Kubernetes executor: resource limits for init container

Status Update (2023-03-22)

You can now apply this configuration using the custom podspec feature. The feature is currently behind a feature flag FF_USE_ADVANCED_POD_SPEC_CONFIGURATION

Config Example

[[runners]]
  environment = ["FF_USE_ADVANCED_POD_SPEC_CONFIGURATION=true"]
  [runners.kubernetes]
    image = "alpine"
    [[runners.kubernetes.pod_spec]]
      name = "tester"
      patch_type = "strategic"
      patch = '''
      initContainers:
        - name: "init-permissions"
          resources:
            limits:
              cpu: "..."
            requests:
              cpu: "..."
      '''

We are also capturing any feedback wrt this feature in the issue Overwrite generated Kubernetes pod specificatio... (#29659 - closed)

Documentation

Release notes

The Kubernetes executor in Gitlab Runner can now be configured to define resource limits for the init container.
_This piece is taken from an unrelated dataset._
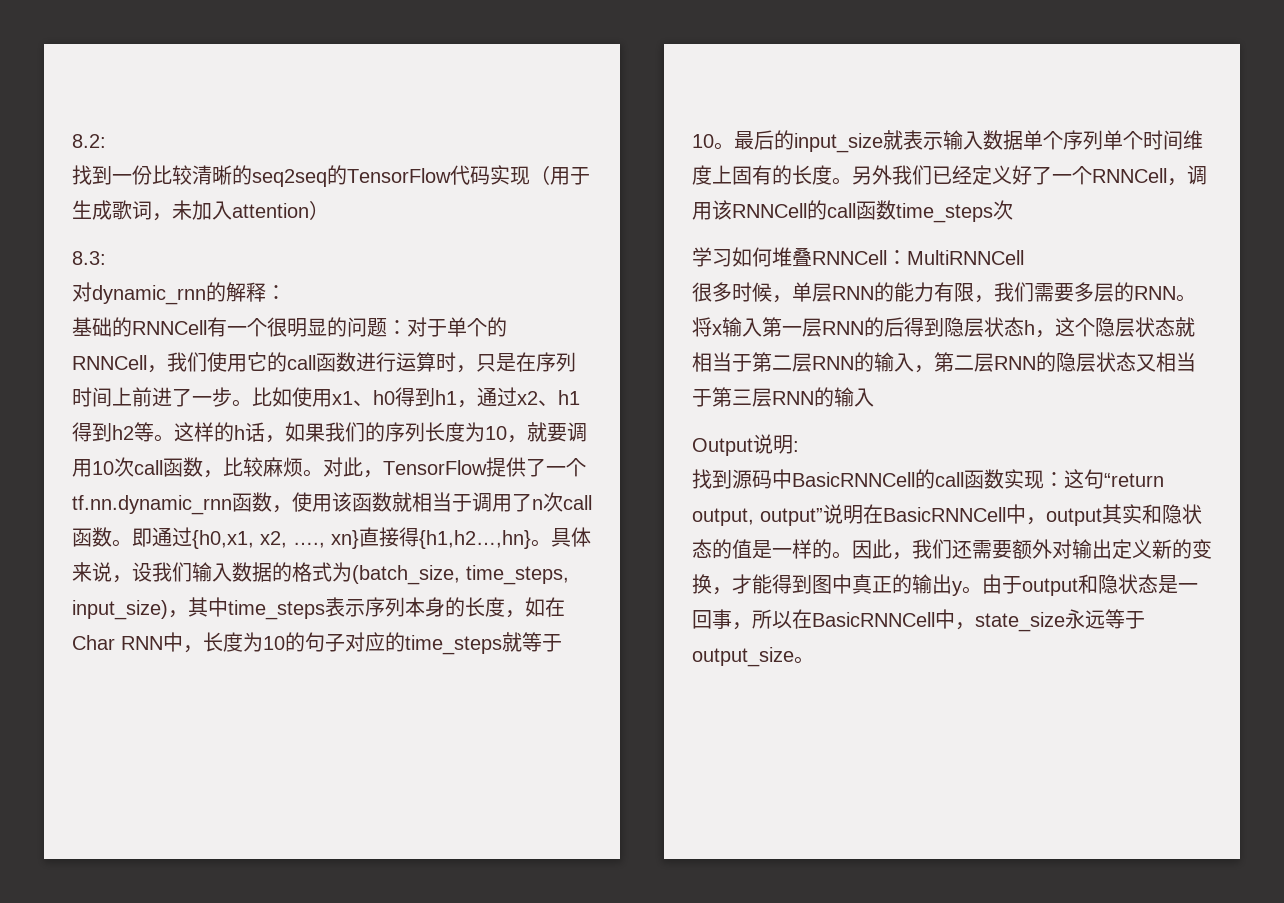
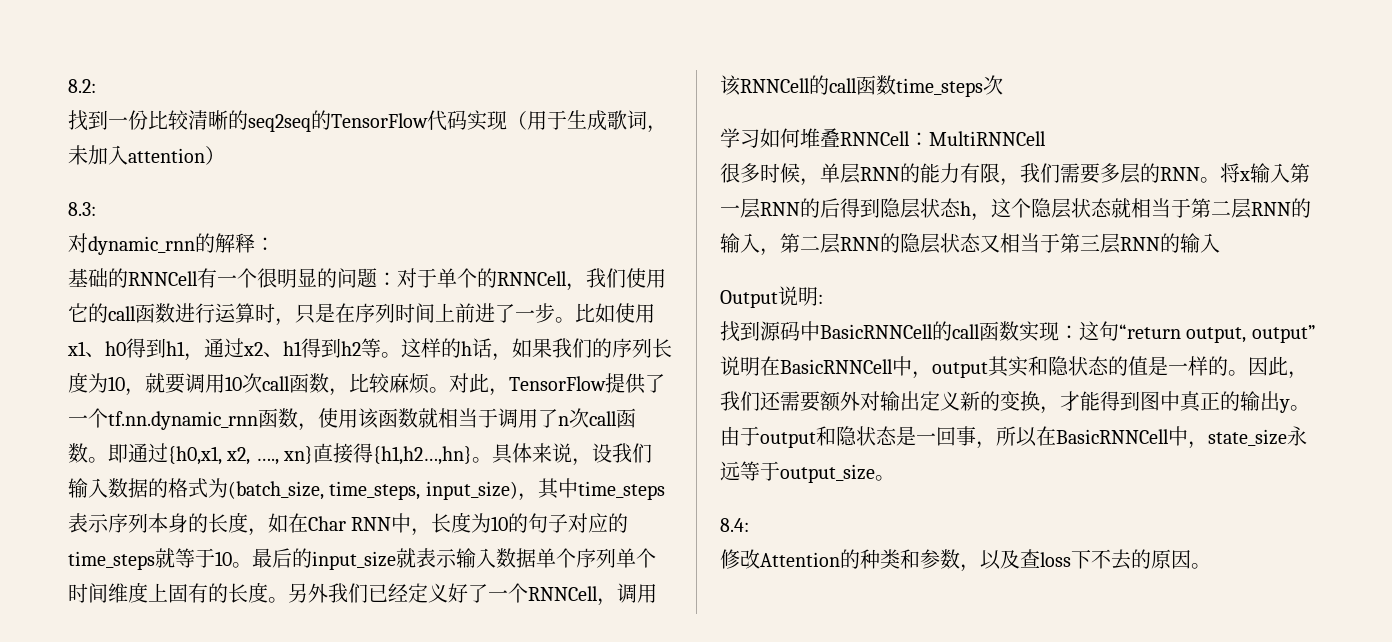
(814, 660) none -> [720,518,749,532] [720,549,1211,572] // 8.4: // 修改Attention的种类和参数，以及查loss下不去的原因。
This being the last place where resource limits weren't configurable, you can now use ResourceQuota objects in the Kubernetes namespace your CI jobs are run in.

Problem to solve

Trying to limit resources for the gitlab-runner namespace with ResourceQuota objects in kubernetes fails with

ERROR: Job failed (system failure): prepare environment: setting up build pod: pods "runner-lhqxxcua-project-3-concurrent-0zjxfl" is forbidden: failed quota: runners: must specify limits.cpu,limits.memory. Check https://docs.gitlab.com/runner/shells/index.html#shell-profile-loading for more information

After some digging around, I found the init container does not have any resource limits set and configuring them is not possible.

Proposal

Add configuration options init_cpu_limit, init_cpu_requests, init_memory_limit and so, mirroring the already existing cpu_limit, helper_cpu_limit, service_cpu_limit and co. Use the values configured there as resource limits/requests for the init container.

Further details

Having resource requests/limits configured for all containers in all pods the runner creates, allows user to restrict resource usage for CI tasks by using the Kubernetes ResourceQuota objects.
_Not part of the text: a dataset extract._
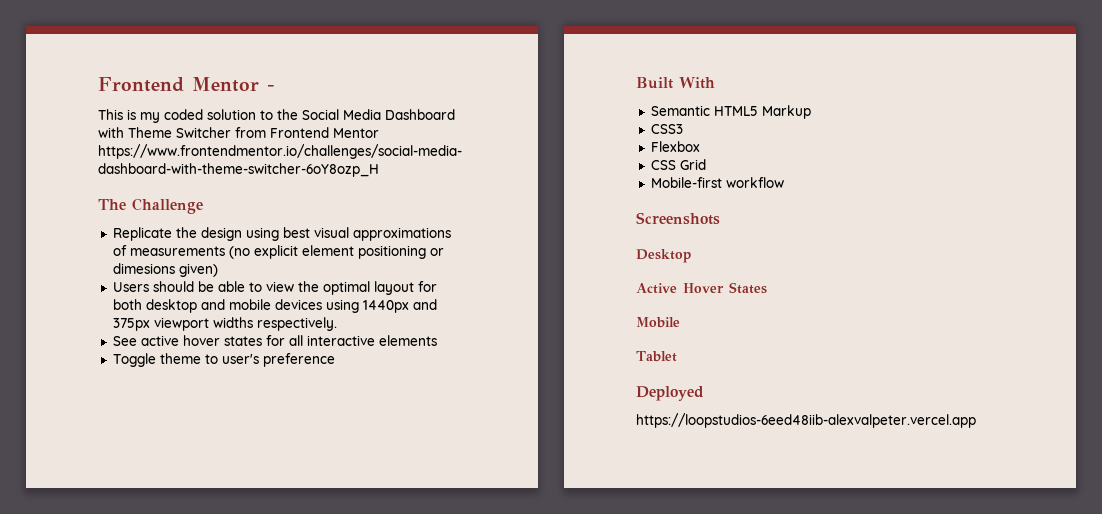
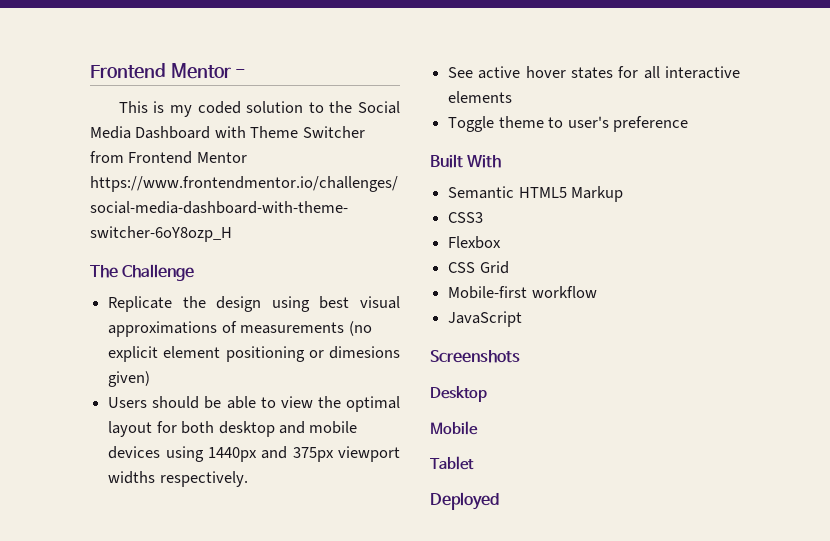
(784, 182) none -> [448,311,523,327] // JavaScript
[636,282,767,294] // Active Hover States -> (487, 394) none
[636,413,976,428] // https://loopstudios-6eed48iib-alexvalpeter.vercel.app -> (499, 501) none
Letting the cluster enforce these quotas can allow for a more flexible distribution of CI jobs, for example, I currently limit my one runner to concurrency = 1, because it's maximum resource usage can only be used once in my cluster. There is no way to configure max total resource usage in the runner, and frankly, what if I run two runners for the same kubernetes cluster? The best location to configure these max total resource limits is in the Kubernetes cluster.

What does success look like, and how can we measure that?

This feature is implemented correctly when the gitlab-runner can be configured to successfully create pods in a namespace with ResourceQuota objects.